Bob L.T. Sturm (KTH)
I am the PI of the MUSAiC project (ERC-2019-COG No. 864189). Before becoming an Associate Professor of Computer Science at KTH in 2018, I was a Lecturer in Digital Media at the Centre for Digital Music, School of Electronic Engineering and Computer Science, Queen Mary University of London. Before joining QMUL in 2014, I was a lektor at the Department of Architecture, Design and Media Technology, Aalborg University Copenhagen. Before joining AAU in 2010, I was a postdoc at “Lutheries – Acoustique – Musique” (LAM) de l’Institut Jean le Rond d’Alembert, Paris 6. I received my PhD in Electrical and Computer Engineering in 2009 from the University of California, Santa Barbara.
Keywords: machine listening for music and audio, evaluation, music modeling and generation, ethics of AI, machine learning for music, digital signal processing for sound and music, folk music, Irish traditional music, English Morris dancing, Scandinavian folk music, accordion, caricature, painting
Chris White (UMass)
Christopher White is Associate Professor of Music Theory at the University of Massachusetts Amherst, having previously taught at The University of North Carolina at Greensboro and Harvard University. Chris received his PhD from Yale University and has also attended Queens College–CUNY, and Oberlin College Conservatory of Music.

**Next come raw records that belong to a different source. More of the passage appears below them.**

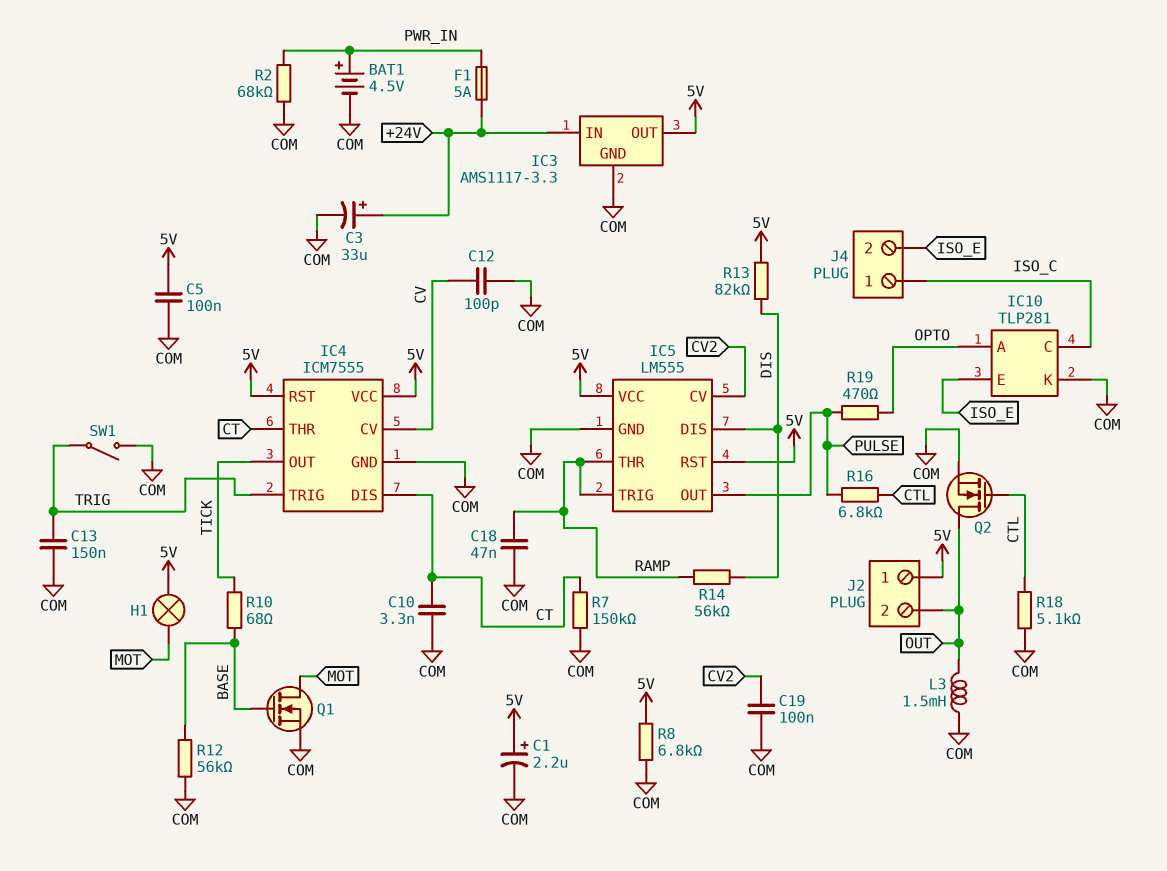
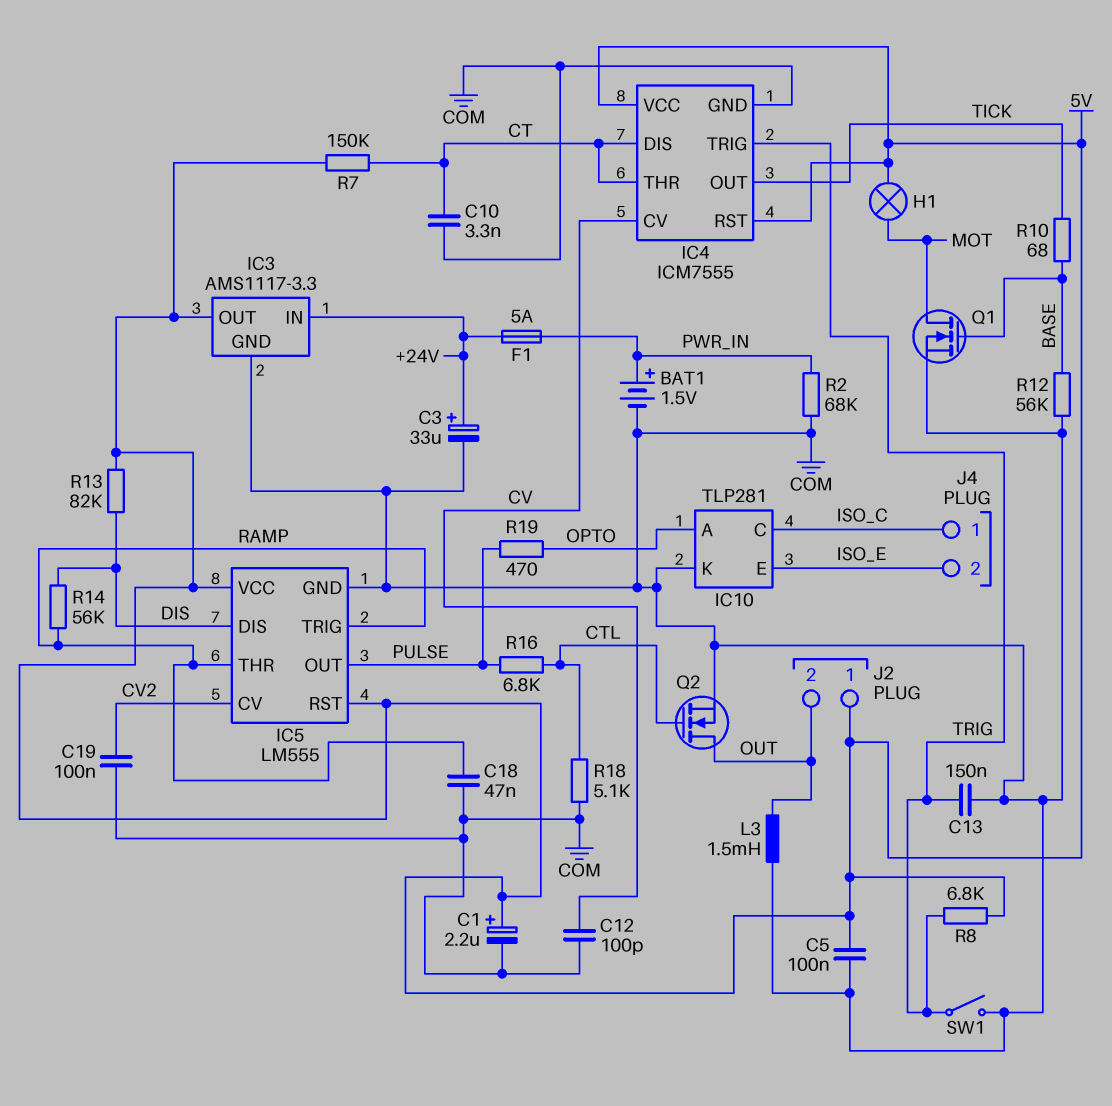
BAT1: 4.5V (plus PWR_IN, minus COM) -> 1.5V (plus PWR_IN, minus COM)
R7: 150k (COM, CT) -> 150k (5V, CT)
R8: 6.8k (5V, COM) -> 6.8k (5V, TRIG)

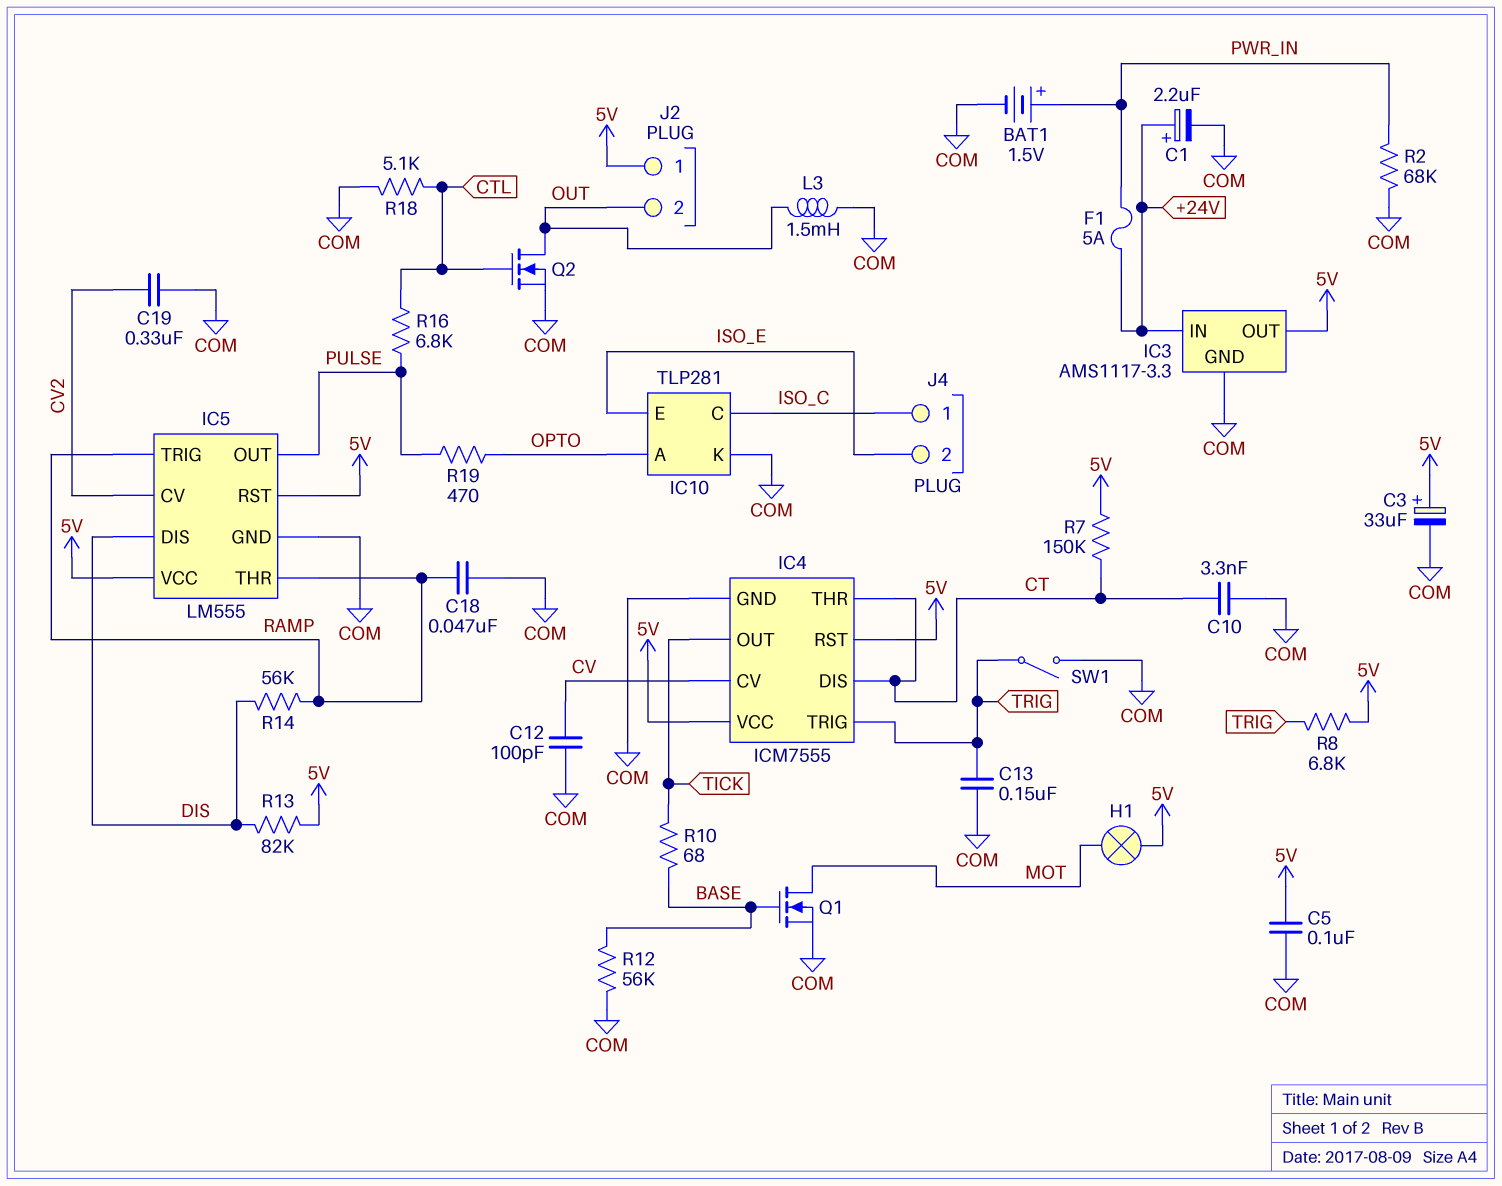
C1: 2.2uF (plus 5V, minus COM) -> 2.2uF (plus +24V, minus COM)
C3: 33uF (plus +24V, minus COM) -> 33uF (plus 5V, minus COM)
C19: 100nF (COM, CV2) -> 330nF (COM, CV2)

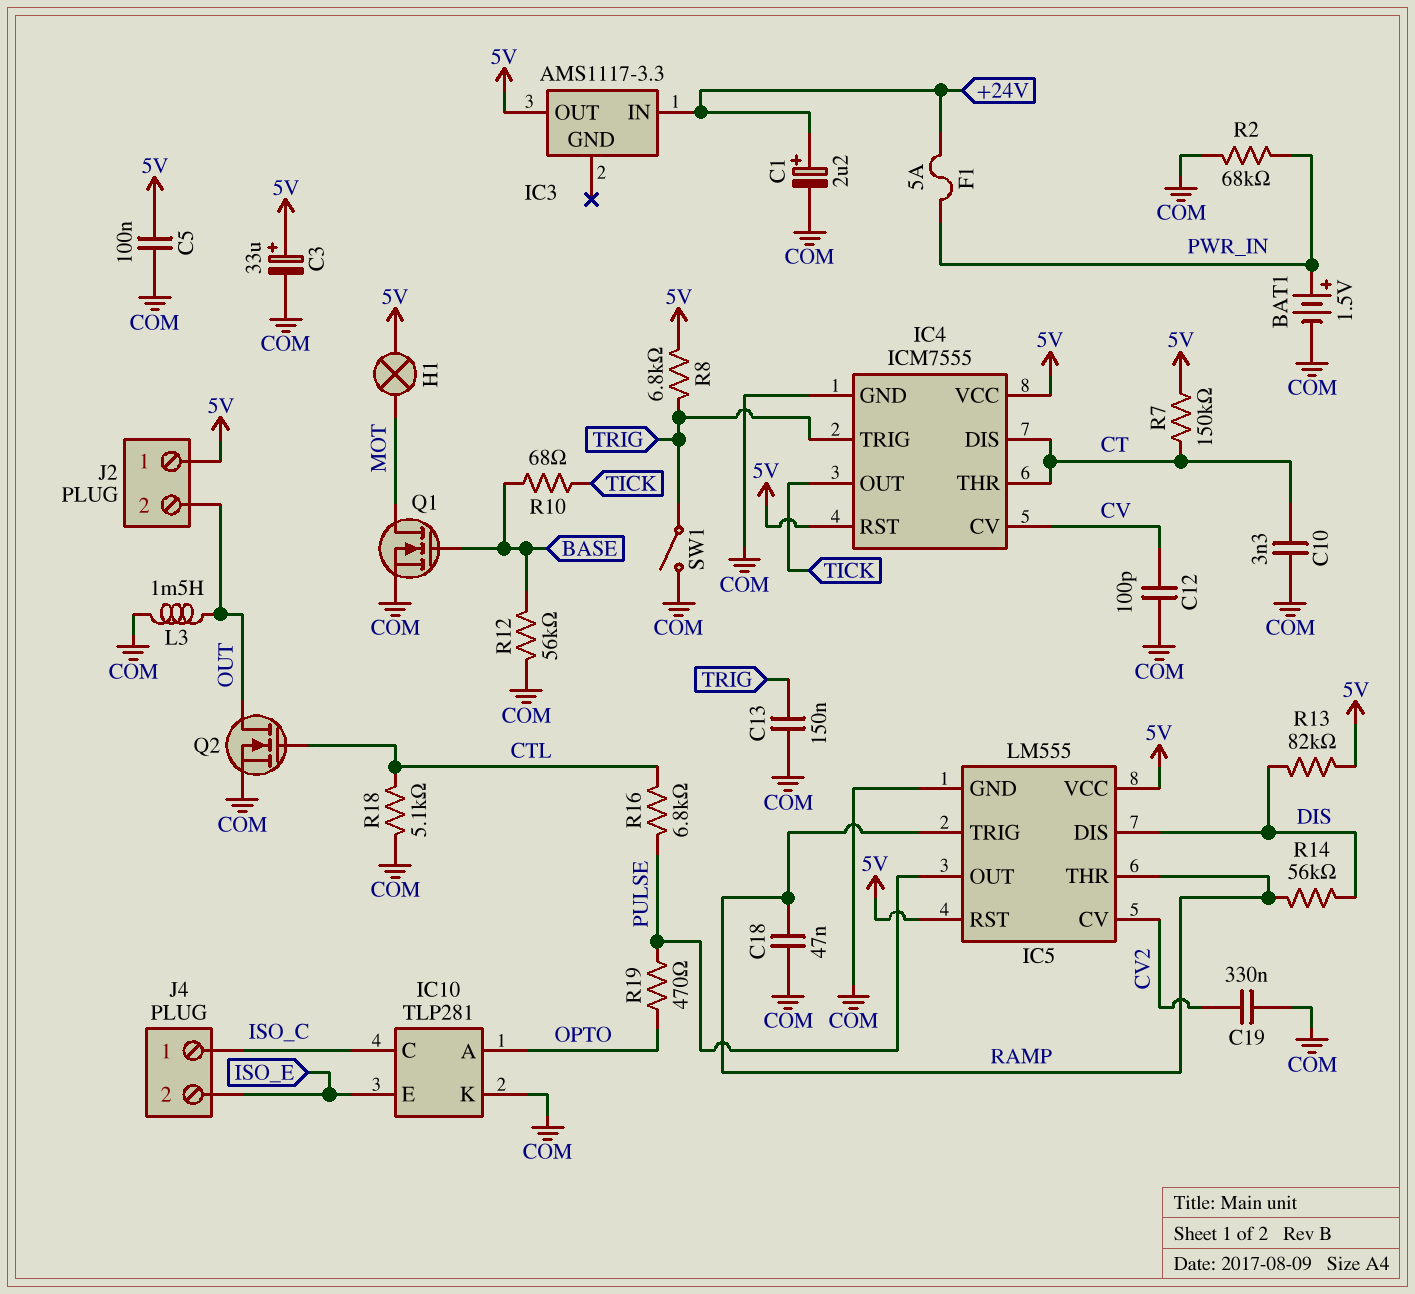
IC3 pin GND: COM -> none

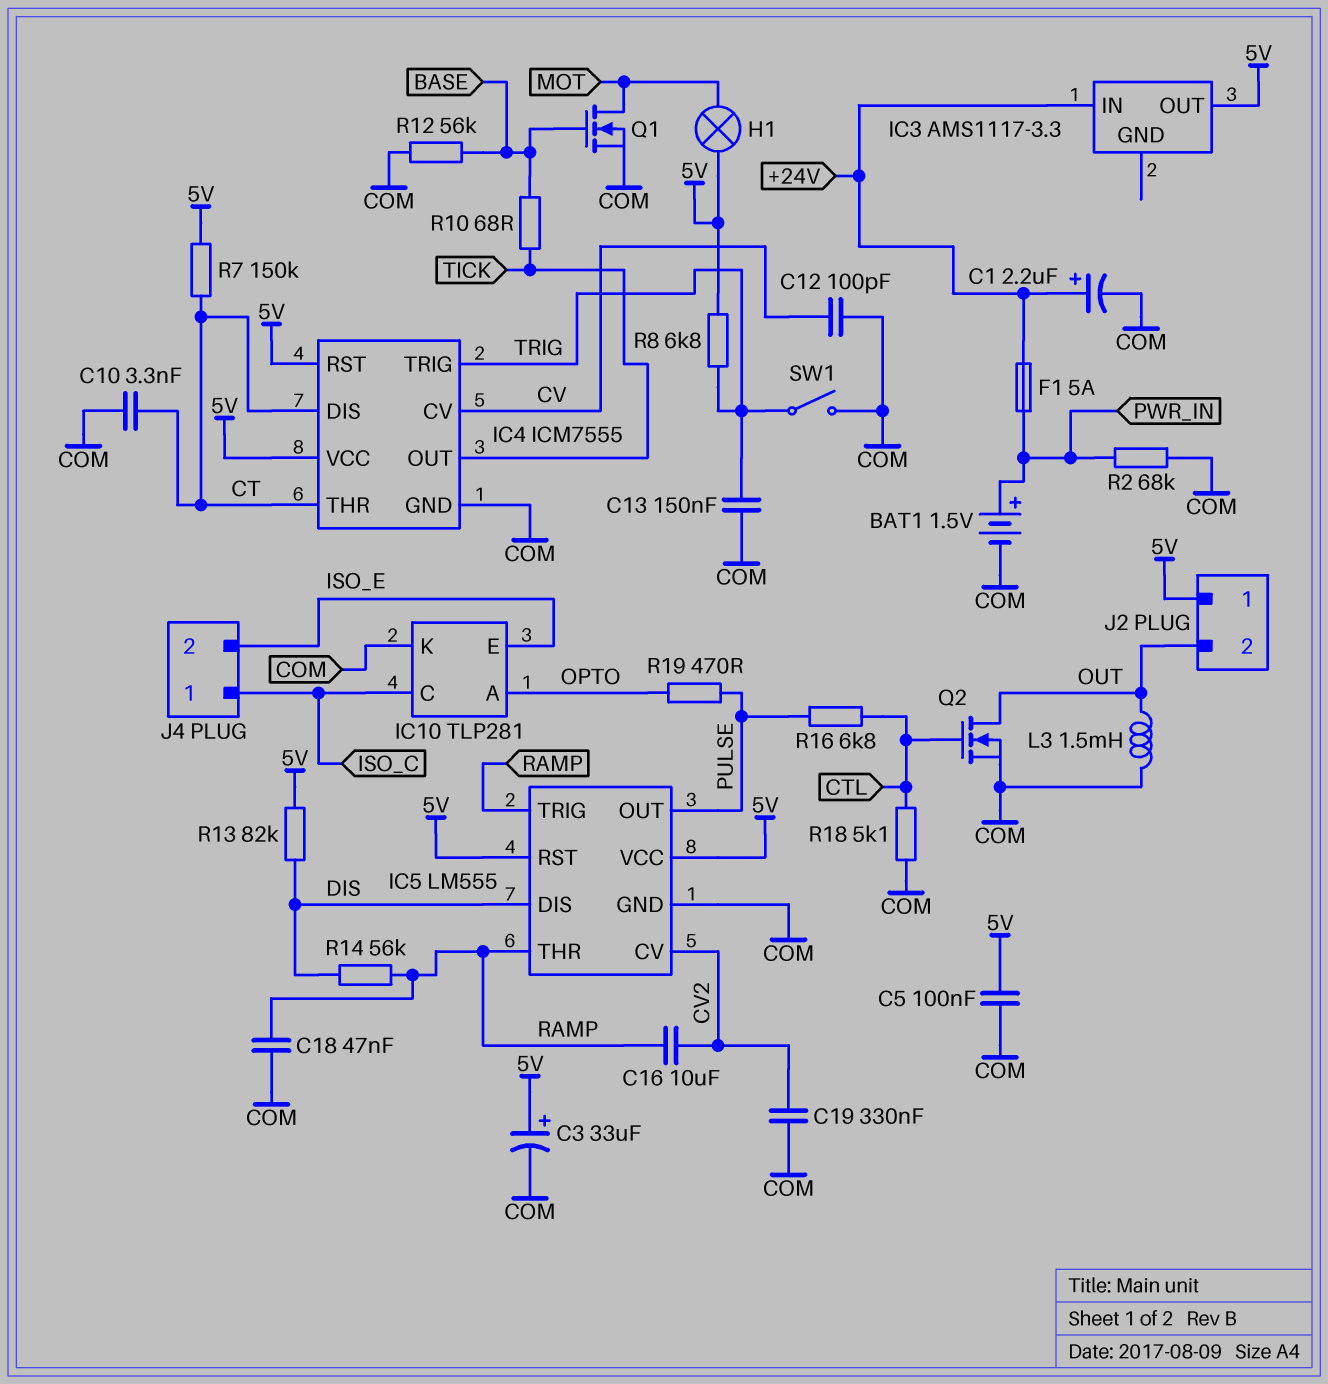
C16: none -> 10uF (CV2, RAMP)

Chris’s research uses big data and computational techniques to study how we hear and write music. He has published widely in such venues as Music Perception, Music Theory Online, and Music Theory Spectrum. His first book The Music in The Data (2022, Routledge) investigates how computer-aided research techniques can hone to how we think about music’s structure and expressive content. His second book, The AI Music Problem (2025, Routledge) outlines ways that music poses difficulties for contemporary generative AI. He also had published in popular press venues— including Slate, The Daily Beast, and The Chicago Tribune—on a wide range of topics, including music analysis, computational modeling, and artificial intelligence. Chris also remains an avid organist, actively performing and collaborating across New England.
(Photo by Eric Berlin)
Anna Huang (MIT)
In Fall 2024, I started a faculty position at Massachusetts Institute of Technology (MIT), with a shared position between Electrical Engineering and Computer Science (EECS) and Music and Theater Arts (MTA). For the past 8 years, I have been a researcher at Magenta in Google Brain and then Google DeepMind, working on generative models and interfaces to support human-AI partnerships in music making.
I am the creator of the ML model Coconet that powered Google’s first AI Doodle, the Bach Doodle. In two days, Coconet harmonized 55 million melodies from users around the world. In 2018, I created Music Transformer, a breakthrough in generating music with long-term structure, and the first successful adaptation of the transformer architecture to music. Our ICLR paper is currently the most cited paper in music generation.
I was a Canada CIFAR AI Chair at Mila, and continue to hold an adjunct professorship at University of Montreal. I was a judge then organizer for AI Song Contest 2020-22. I did my PhD at Harvard University, master’s at the MIT Media Lab, and a dual bachelor’s at University of Southern California in music composition and CS.
Sponsors
University of California, Berkeley Department of Music
UC Berkeley Townsend Center
IASPM-US
Organizers

Allison Jerzak
UC Berkeley
Allison Jerzak is a PhD Candidate at the University of California, Berkeley, where she studies the history of digital music and music recommendation. Allison is also a keyboardist and currently plays harpsichord and organ for the UC Berkeley’s Baroque Ensemble.

Ravi Krishnaswami
Brown University
Ravi Krishnaswami is a PHD candidate at Brown University researching AI and automation in music for media. He is a composer and sound-designer for advertising, television, and games, and co-founder of award-winning production company COPILOT Music + Sound. He plays guitar in The Smiths Tribute NYC and has studied sitar with Srinivas Reddy. He is the Valentine Visiting Assistant Professor of Music at Amherst College.